**DIRECTIONS FOR THIS TASK**
Please retype the entries below exactly, only from their first line through the line containing "right back paw: (246, 568)", leaving every picture out.

**THE RECORDS**
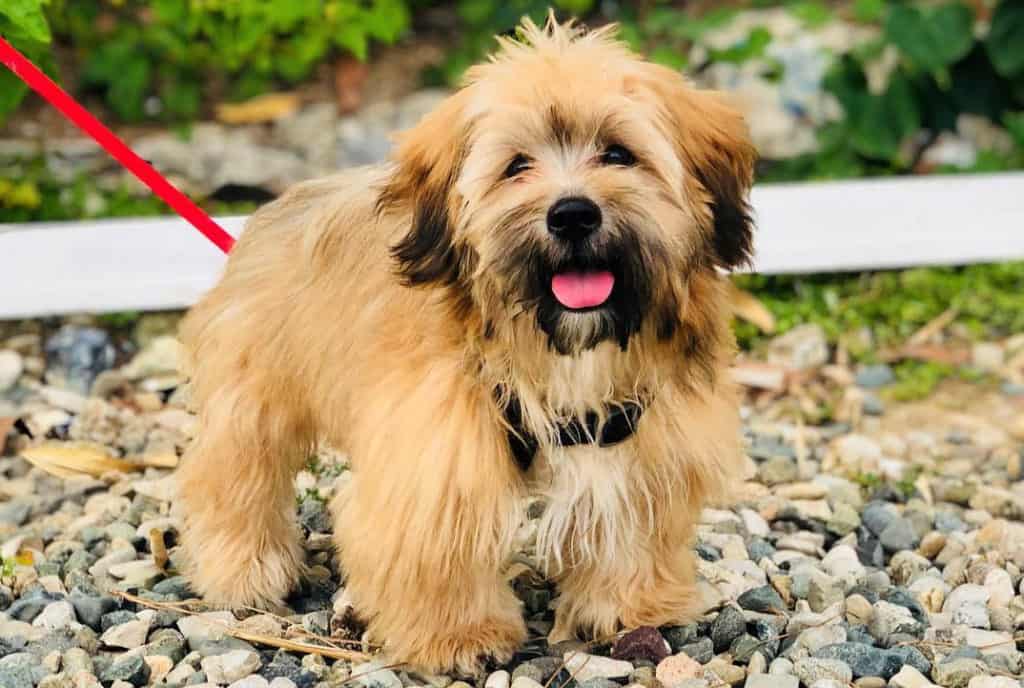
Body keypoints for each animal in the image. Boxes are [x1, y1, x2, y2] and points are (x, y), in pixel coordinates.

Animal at [174, 13, 753, 675]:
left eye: (617, 154)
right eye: (517, 165)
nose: (573, 214)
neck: (556, 348)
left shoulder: (636, 434)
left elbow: (631, 516)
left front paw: (631, 605)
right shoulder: (436, 450)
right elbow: (438, 539)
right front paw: (460, 635)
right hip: (254, 391)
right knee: (237, 474)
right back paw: (246, 568)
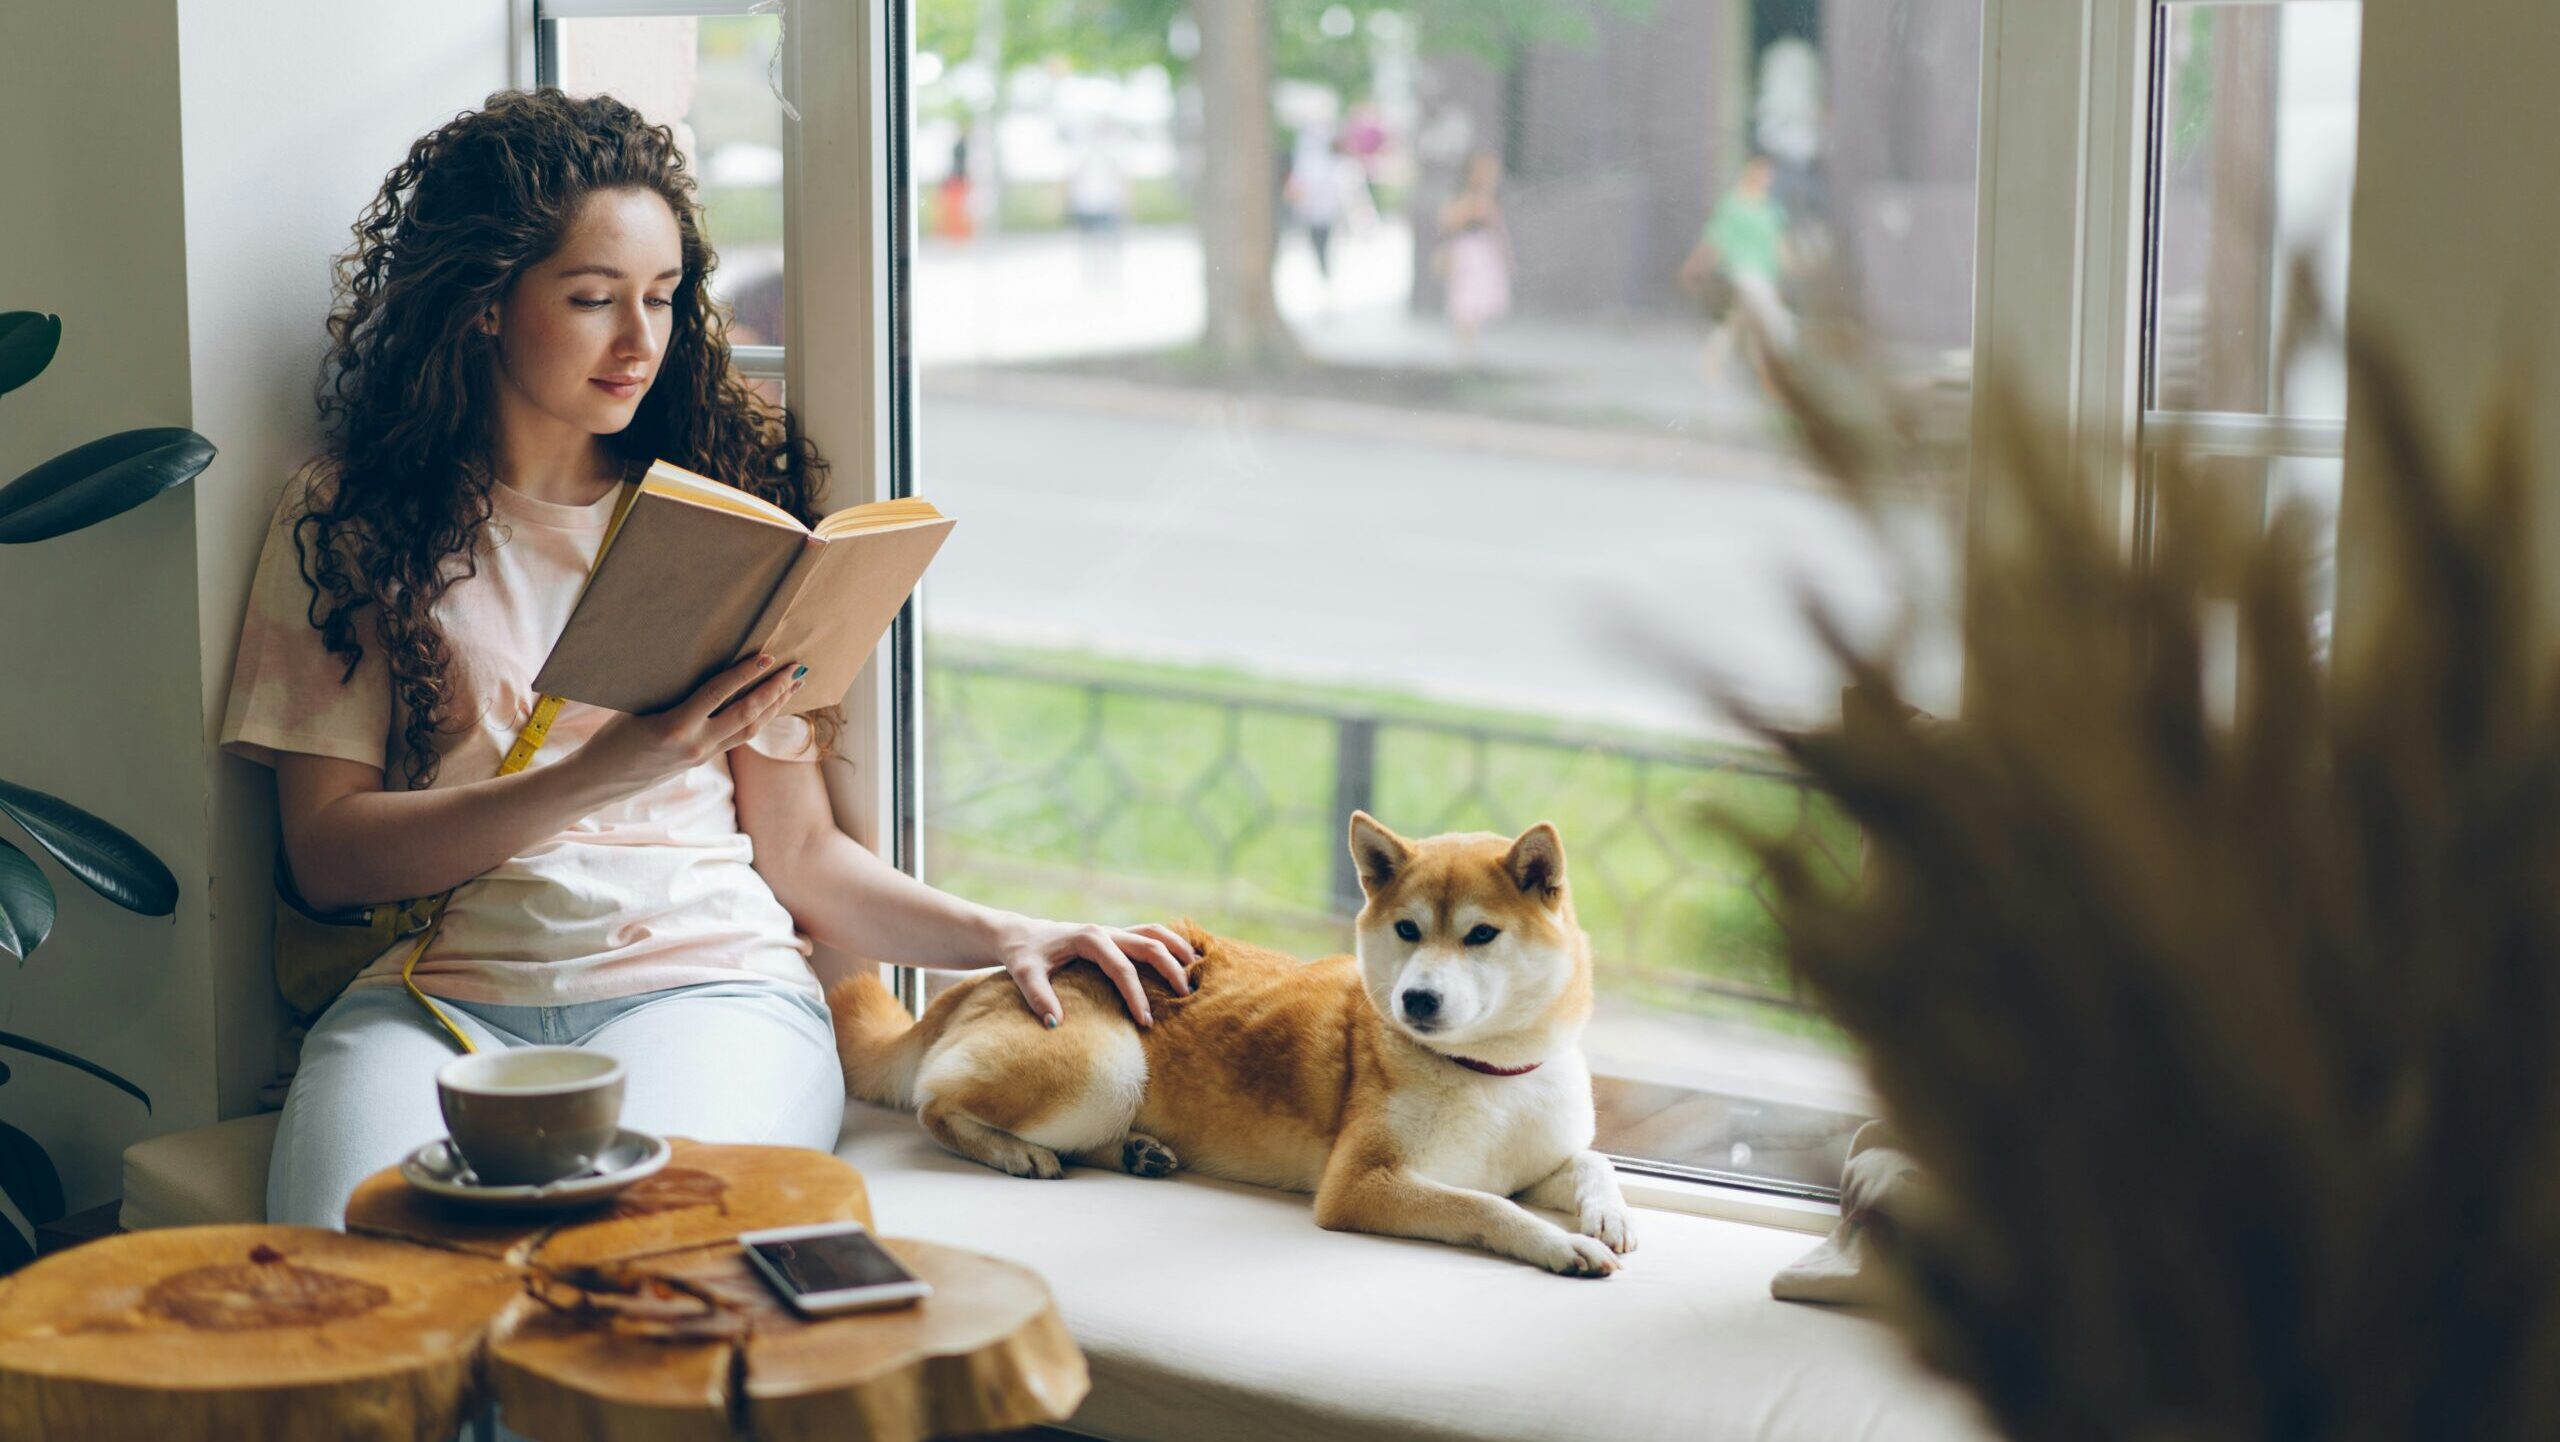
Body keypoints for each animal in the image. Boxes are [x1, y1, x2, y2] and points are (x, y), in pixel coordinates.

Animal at [824, 814, 1638, 1275]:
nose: (1418, 999)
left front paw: (1609, 1215)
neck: (1490, 1073)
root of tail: (989, 977)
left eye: (1480, 935)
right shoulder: (1363, 1184)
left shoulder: (1537, 1159)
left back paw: (1136, 1152)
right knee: (933, 1106)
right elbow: (1487, 1207)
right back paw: (1016, 1150)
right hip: (1107, 1070)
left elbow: (1588, 1162)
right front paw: (1564, 1245)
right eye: (1408, 929)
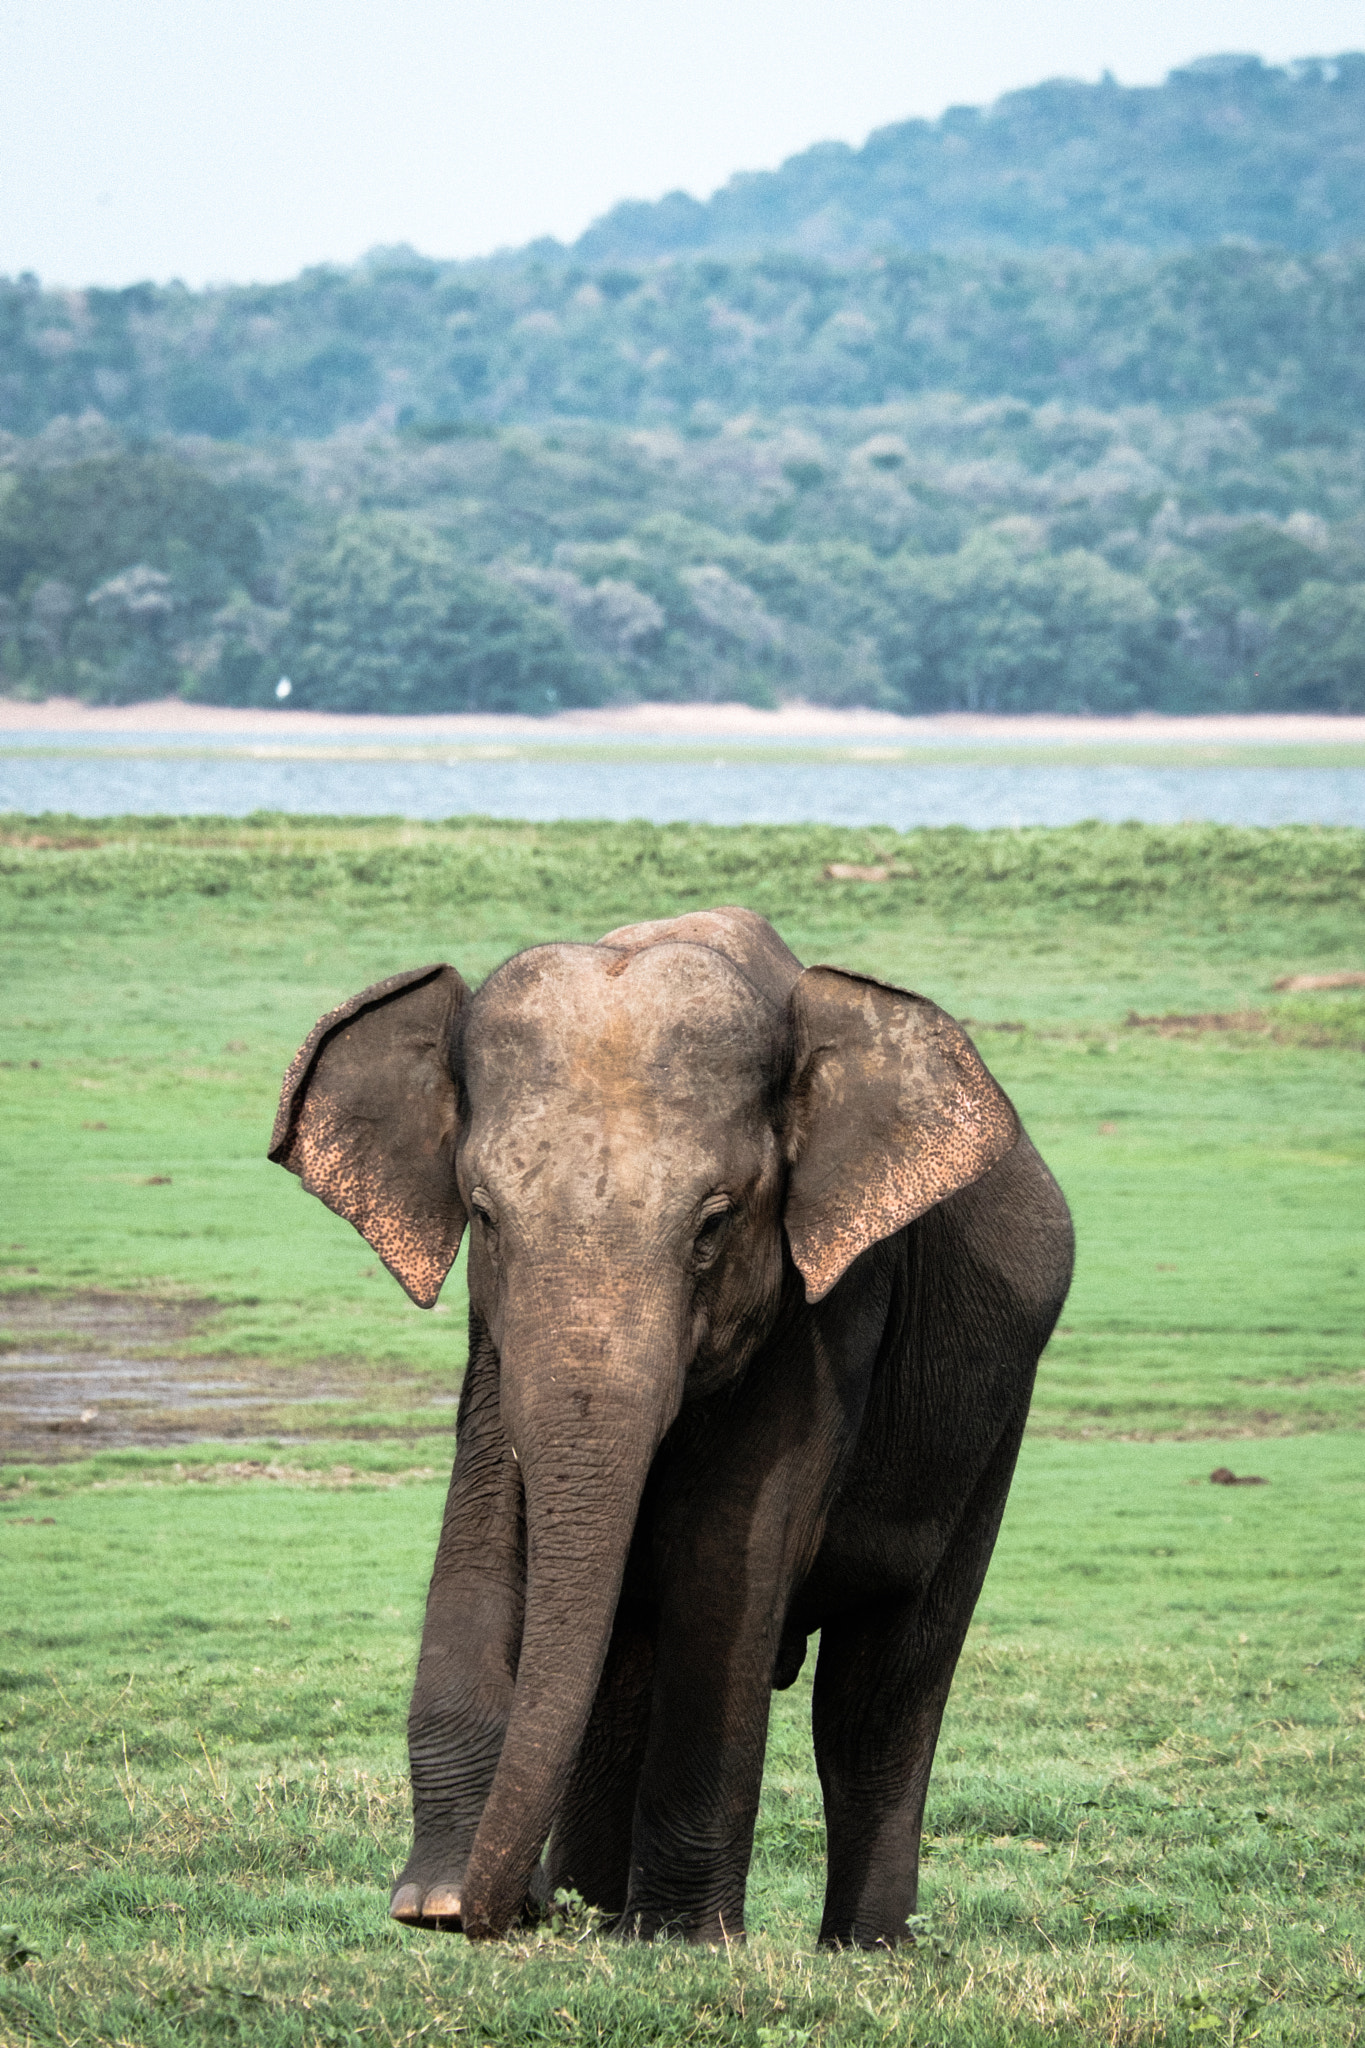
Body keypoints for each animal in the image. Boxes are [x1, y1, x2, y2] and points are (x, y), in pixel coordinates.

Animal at [270, 905, 1080, 1941]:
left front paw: (681, 1941)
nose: (520, 1907)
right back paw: (607, 1908)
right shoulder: (496, 1331)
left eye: (713, 1224)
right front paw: (435, 1906)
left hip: (993, 1423)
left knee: (878, 1696)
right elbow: (487, 1514)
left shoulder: (834, 1302)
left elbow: (725, 1550)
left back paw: (859, 1950)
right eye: (483, 1215)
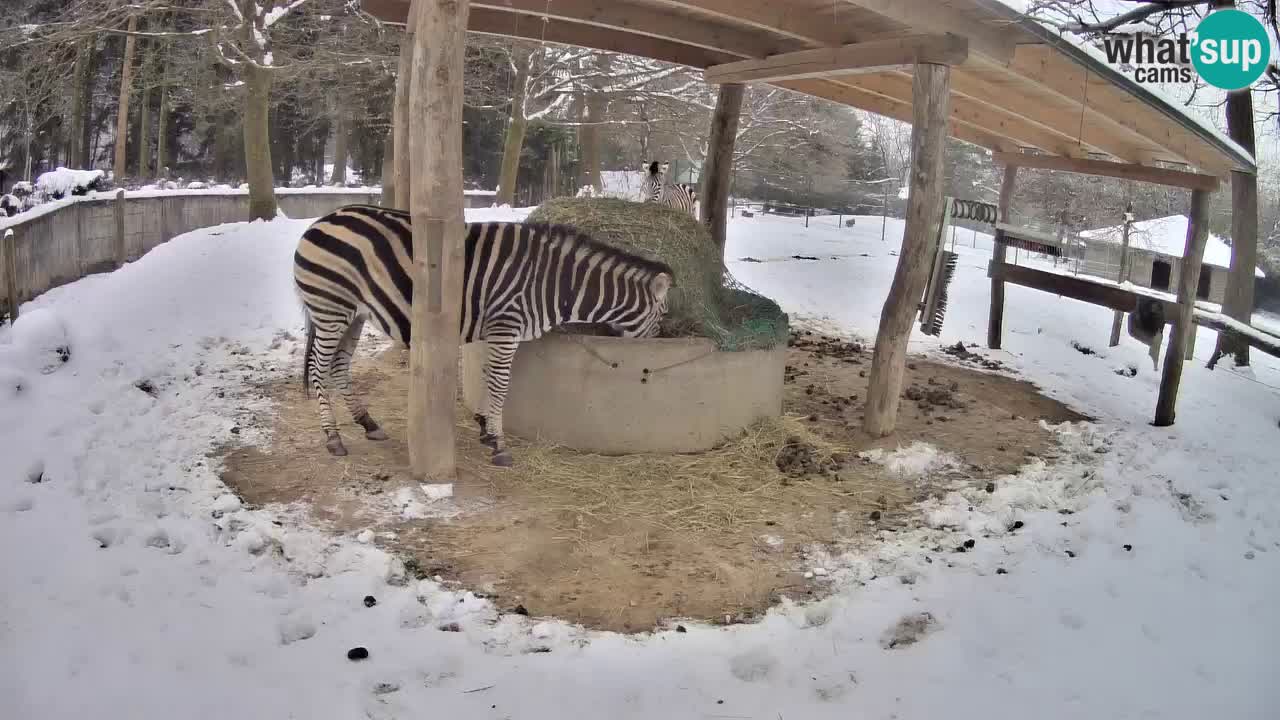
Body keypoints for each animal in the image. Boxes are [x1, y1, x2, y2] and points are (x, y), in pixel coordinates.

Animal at [293, 204, 673, 466]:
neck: (554, 284)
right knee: (319, 369)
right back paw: (333, 438)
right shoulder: (506, 327)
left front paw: (486, 431)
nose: (658, 345)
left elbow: (490, 380)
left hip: (353, 315)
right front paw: (499, 444)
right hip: (331, 309)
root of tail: (320, 220)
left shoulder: (495, 332)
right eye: (663, 315)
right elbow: (500, 385)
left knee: (339, 367)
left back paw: (368, 423)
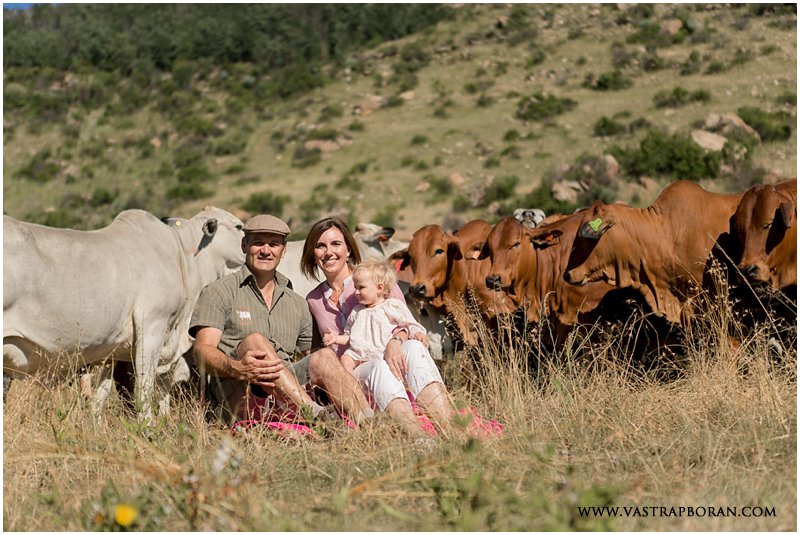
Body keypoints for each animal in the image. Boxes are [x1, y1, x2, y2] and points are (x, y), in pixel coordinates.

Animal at [3, 206, 245, 419]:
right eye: (239, 226)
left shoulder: (108, 350)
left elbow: (100, 397)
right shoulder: (153, 328)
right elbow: (144, 389)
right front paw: (148, 427)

**FINISHED EXERCISE**
Body keypoints for each animal in the image. Boxes are [x1, y1, x2, y2] and points are (x, y), in pixel coordinates.

Animal at [174, 13, 753, 675]:
left eye: (617, 154)
right eye: (517, 165)
nose: (573, 214)
neck: (556, 348)
left shoulder: (636, 434)
left elbow: (631, 516)
left front paw: (631, 605)
right shoulder: (436, 450)
right elbow: (438, 539)
right front paw: (460, 635)
right hip: (254, 391)
right knee: (237, 474)
right back paw: (246, 568)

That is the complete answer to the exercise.